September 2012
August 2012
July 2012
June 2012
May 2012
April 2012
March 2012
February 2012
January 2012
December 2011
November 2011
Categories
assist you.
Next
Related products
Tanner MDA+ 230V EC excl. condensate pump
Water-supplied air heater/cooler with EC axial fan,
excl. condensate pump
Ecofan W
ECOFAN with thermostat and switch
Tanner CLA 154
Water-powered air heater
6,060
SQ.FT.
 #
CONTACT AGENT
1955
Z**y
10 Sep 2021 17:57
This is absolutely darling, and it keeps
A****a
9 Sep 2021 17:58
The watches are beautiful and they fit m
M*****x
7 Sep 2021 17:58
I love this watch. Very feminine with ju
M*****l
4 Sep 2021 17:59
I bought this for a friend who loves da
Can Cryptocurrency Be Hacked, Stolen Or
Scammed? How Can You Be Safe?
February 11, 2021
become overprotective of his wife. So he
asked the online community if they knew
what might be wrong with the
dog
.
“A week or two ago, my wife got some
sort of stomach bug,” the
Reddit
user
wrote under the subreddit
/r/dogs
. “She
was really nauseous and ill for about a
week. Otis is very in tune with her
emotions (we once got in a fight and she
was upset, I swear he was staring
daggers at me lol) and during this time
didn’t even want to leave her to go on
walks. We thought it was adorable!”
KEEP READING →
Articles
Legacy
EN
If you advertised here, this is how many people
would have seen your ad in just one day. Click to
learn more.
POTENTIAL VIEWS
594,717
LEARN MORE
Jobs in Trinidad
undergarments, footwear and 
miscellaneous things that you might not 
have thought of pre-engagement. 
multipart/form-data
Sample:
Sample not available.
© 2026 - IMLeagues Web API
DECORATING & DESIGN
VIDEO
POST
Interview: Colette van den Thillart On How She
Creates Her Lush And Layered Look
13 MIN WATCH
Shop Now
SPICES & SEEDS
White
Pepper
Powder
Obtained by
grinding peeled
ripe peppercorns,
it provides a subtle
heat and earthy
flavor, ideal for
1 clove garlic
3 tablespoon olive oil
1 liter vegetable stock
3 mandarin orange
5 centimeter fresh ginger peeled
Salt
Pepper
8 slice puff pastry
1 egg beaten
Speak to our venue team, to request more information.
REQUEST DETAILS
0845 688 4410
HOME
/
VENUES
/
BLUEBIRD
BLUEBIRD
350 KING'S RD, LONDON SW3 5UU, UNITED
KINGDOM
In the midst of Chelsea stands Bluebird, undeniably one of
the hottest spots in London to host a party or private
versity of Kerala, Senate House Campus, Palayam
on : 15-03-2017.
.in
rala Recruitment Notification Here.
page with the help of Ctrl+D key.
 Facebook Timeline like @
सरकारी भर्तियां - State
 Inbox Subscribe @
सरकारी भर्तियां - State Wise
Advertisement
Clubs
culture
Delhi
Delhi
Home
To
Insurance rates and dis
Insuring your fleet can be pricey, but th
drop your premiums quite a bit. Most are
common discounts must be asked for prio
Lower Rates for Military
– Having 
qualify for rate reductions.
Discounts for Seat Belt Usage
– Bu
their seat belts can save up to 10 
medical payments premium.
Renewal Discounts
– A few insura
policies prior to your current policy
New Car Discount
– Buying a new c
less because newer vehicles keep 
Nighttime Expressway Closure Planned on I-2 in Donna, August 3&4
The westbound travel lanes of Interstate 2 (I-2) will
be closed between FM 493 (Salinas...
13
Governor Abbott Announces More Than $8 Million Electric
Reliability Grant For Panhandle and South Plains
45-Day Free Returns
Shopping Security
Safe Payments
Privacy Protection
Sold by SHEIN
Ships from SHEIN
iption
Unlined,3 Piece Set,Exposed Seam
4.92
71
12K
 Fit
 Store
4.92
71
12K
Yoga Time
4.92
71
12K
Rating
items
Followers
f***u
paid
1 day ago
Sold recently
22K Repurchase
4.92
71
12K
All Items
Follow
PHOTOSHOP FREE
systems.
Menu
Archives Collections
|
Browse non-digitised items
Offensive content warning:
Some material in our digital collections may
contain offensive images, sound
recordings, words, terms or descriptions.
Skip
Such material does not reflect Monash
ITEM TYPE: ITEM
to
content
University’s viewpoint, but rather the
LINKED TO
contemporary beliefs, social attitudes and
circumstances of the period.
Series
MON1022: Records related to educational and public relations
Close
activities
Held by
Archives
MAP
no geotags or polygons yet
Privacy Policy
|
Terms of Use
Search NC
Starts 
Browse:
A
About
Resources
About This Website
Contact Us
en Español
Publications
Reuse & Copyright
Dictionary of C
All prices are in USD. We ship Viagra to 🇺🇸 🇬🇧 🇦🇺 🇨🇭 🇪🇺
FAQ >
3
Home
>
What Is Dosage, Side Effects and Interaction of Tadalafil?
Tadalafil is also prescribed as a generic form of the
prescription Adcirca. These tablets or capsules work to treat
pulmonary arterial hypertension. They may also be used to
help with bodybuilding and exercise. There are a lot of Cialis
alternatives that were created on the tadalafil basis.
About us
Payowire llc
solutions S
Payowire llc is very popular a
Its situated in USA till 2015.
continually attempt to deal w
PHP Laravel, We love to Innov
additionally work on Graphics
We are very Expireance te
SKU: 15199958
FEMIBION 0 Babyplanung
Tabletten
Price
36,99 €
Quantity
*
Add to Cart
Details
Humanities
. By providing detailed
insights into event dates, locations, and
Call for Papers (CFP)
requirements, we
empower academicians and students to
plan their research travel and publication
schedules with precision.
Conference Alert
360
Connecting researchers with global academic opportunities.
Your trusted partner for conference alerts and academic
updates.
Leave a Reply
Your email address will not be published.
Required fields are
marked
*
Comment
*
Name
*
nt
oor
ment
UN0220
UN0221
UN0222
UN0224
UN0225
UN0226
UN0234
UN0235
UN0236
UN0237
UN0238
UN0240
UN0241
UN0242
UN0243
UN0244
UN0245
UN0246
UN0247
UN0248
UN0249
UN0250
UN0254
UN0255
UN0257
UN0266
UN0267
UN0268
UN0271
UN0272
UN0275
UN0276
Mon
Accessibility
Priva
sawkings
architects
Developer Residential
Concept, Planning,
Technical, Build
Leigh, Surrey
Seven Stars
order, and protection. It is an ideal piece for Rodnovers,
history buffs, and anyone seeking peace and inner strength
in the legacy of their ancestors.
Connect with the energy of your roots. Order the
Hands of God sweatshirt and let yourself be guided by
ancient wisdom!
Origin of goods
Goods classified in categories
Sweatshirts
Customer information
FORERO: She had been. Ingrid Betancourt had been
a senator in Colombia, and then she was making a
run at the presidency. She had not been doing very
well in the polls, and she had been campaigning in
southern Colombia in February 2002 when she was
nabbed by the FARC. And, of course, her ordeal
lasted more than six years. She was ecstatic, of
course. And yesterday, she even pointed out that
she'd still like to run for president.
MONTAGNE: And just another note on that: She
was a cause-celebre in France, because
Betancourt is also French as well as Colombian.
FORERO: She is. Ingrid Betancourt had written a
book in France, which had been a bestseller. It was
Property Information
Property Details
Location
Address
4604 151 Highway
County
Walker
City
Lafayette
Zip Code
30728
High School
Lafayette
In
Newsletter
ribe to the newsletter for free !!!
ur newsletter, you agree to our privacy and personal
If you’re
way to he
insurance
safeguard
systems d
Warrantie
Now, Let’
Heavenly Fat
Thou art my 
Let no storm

____

* **Work to be completed**
Keeping each line exactly as it is, retype all of the data.

* **Solution for this task**
September 2012
August 2012
July 2012
June 2012
May 2012
April 2012
March 2012
February 2012
January 2012
December 2011
November 2011
Categories
assist you.
Next
Related products
Tanner MDA+ 230V EC excl. condensate pump
Water-supplied air heater/cooler with EC axial fan,
excl. condensate pump
Ecofan W
ECOFAN with thermostat and switch
Tanner CLA 154
Water-powered air heater
6,060
SQ.FT.
 #
CONTACT AGENT
1955
Z**y
10 Sep 2021 17:57
This is absolutely darling, and it keeps
A****a
9 Sep 2021 17:58
The watches are beautiful and they fit m
M*****x
7 Sep 2021 17:58
I love this watch. Very feminine with ju
M*****l
4 Sep 2021 17:59
I bought this for a friend who loves da
Can Cryptocurrency Be Hacked, Stolen Or
Scammed? How Can You Be Safe?
February 11, 2021
become overprotective of his wife. So he
asked the online community if they knew
what might be wrong with the
dog
.
“A week or two ago, my wife got some
sort of stomach bug,” the
Reddit
user
wrote under the subreddit
/r/dogs
. “She
was really nauseous and ill for about a
week. Otis is very in tune with her
emotions (we once got in a fight and she
was upset, I swear he was staring
daggers at me lol) and during this time
didn’t even want to leave her to go on
walks. We thought it was adorable!”
KEEP READING →
Articles
Legacy
EN
If you advertised here, this is how many people
would have seen your ad in just one day. Click to
learn more.
POTENTIAL VIEWS
594,717
LEARN MORE
Jobs in Trinidad
undergarments, footwear and 
miscellaneous things that you might not 
have thought of pre-engagement. 
multipart/form-data
Sample:
Sample not available.
© 2026 - IMLeagues Web API
DECORATING & DESIGN
VIDEO
POST
Interview: Colette van den Thillart On How She
Creates Her Lush And Layered Look
13 MIN WATCH
Shop Now
SPICES & SEEDS
White
Pepper
Powder
Obtained by
grinding peeled
ripe peppercorns,
it provides a subtle
heat and earthy
flavor, ideal for
1 clove garlic
3 tablespoon olive oil
1 liter vegetable stock
3 mandarin orange
5 centimeter fresh ginger peeled
Salt
Pepper
8 slice puff pastry
1 egg beaten
Speak to our venue team, to request more information.
REQUEST DETAILS
0845 688 4410
HOME
/
VENUES
/
BLUEBIRD
BLUEBIRD
350 KING'S RD, LONDON SW3 5UU, UNITED
KINGDOM
In the midst of Chelsea stands Bluebird, undeniably one of
the hottest spots in London to host a party or private
versity of Kerala, Senate House Campus, Palayam
on : 15-03-2017.
.in
rala Recruitment Notification Here.
page with the help of Ctrl+D key.
 Facebook Timeline like @
सरकारी भर्तियां - State
 Inbox Subscribe @
सरकारी भर्तियां - State Wise
Advertisement
Clubs
culture
Delhi
Delhi
Home
To
Insurance rates and dis
Insuring your fleet can be pricey, but th
drop your premiums quite a bit. Most are
common discounts must be asked for prio
Lower Rates for Military
– Having 
qualify for rate reductions.
Discounts for Seat Belt Usage
– Bu
their seat belts can save up to 10 
medical payments premium.
Renewal Discounts
– A few insura
policies prior to your current policy
New Car Discount
– Buying a new c
less because newer vehicles keep 
Nighttime Expressway Closure Planned on I-2 in Donna, August 3&4
The westbound travel lanes of Interstate 2 (I-2) will
be closed between FM 493 (Salinas...
13
Governor Abbott Announces More Than $8 Million Electric
Reliability Grant For Panhandle and South Plains
45-Day Free Returns
Shopping Security
Safe Payments
Privacy Protection
Sold by SHEIN
Ships from SHEIN
iption
Unlined,3 Piece Set,Exposed Seam
4.92
71
12K
 Fit
 Store
4.92
71
12K
Yoga Time
4.92
71
12K
Rating
items
Followers
f***u
paid
1 day ago
Sold recently
22K Repurchase
4.92
71
12K
All Items
Follow
PHOTOSHOP FREE
systems.
Menu
Archives Collections
|
Browse non-digitised items
Offensive content warning:
Some material in our digital collections may
contain offensive images, sound
recordings, words, terms or descriptions.
Skip
Such material does not reflect Monash
ITEM TYPE: ITEM
to
content
University’s viewpoint, but rather the
LINKED TO
contemporary beliefs, social attitudes and
circumstances of the period.
Series
MON1022: Records related to educational and public relations
Close
activities
Held by
Archives
MAP
no geotags or polygons yet
Privacy Policy
|
Terms of Use
Search NC
Starts 
Browse:
A
About
Resources
About This Website
Contact Us
en Español
Publications
Reuse & Copyright
Dictionary of C
All prices are in USD. We ship Viagra to 🇺🇸 🇬🇧 🇦🇺 🇨🇭 🇪🇺
FAQ >
3
Home
>
What Is Dosage, Side Effects and Interaction of Tadalafil?
Tadalafil is also prescribed as a generic form of the
prescription Adcirca. These tablets or capsules work to treat
pulmonary arterial hypertension. They may also be used to
help with bodybuilding and exercise. There are a lot of Cialis
alternatives that were created on the tadalafil basis.
About us
Payowire llc
solutions S
Payowire llc is very popular a
Its situated in USA till 2015.
continually attempt to deal w
PHP Laravel, We love to Innov
additionally work on Graphics
We are very Expireance te
SKU: 15199958
FEMIBION 0 Babyplanung
Tabletten
Price
36,99 €
Quantity
*
Add to Cart
Details
Humanities
. By providing detailed
insights into event dates, locations, and
Call for Papers (CFP)
requirements, we
empower academicians and students to
plan their research travel and publication
schedules with precision.
Conference Alert
360
Connecting researchers with global academic opportunities.
Your trusted partner for conference alerts and academic
updates.
Leave a Reply
Your email address will not be published.
Required fields are
marked
*
Comment
*
Name
*
nt
oor
ment
UN0220
UN0221
UN0222
UN0224
UN0225
UN0226
UN0234
UN0235
UN0236
UN0237
UN0238
UN0240
UN0241
UN0242
UN0243
UN0244
UN0245
UN0246
UN0247
UN0248
UN0249
UN0250
UN0254
UN0255
UN0257
UN0266
UN0267
UN0268
UN0271
UN0272
UN0275
UN0276
Mon
Accessibility
Priva
sawkings
architects
Developer Residential
Concept, Planning,
Technical, Build
Leigh, Surrey
Seven Stars
order, and protection. It is an ideal piece for Rodnovers,
history buffs, and anyone seeking peace and inner strength
in the legacy of their ancestors.
Connect with the energy of your roots. Order the
Hands of God sweatshirt and let yourself be guided by
ancient wisdom!
Origin of goods
Goods classified in categories
Sweatshirts
Customer information
FORERO: She had been. Ingrid Betancourt had been
a senator in Colombia, and then she was making a
run at the presidency. She had not been doing very
well in the polls, and she had been campaigning in
southern Colombia in February 2002 when she was
nabbed by the FARC. And, of course, her ordeal
lasted more than six years. She was ecstatic, of
course. And yesterday, she even pointed out that
she'd still like to run for president.
MONTAGNE: And just another note on that: She
was a cause-celebre in France, because
Betancourt is also French as well as Colombian.
FORERO: She is. Ingrid Betancourt had written a
book in France, which had been a bestseller. It was
Property Information
Property Details
Location
Address
4604 151 Highway
County
Walker
City
Lafayette
Zip Code
30728
High School
Lafayette
In
Newsletter
ribe to the newsletter for free !!!
ur newsletter, you agree to our privacy and personal
If you’re
way to he
insurance
safeguard
systems d
Warrantie
Now, Let’
Heavenly Fat
Thou art my 
Let no storm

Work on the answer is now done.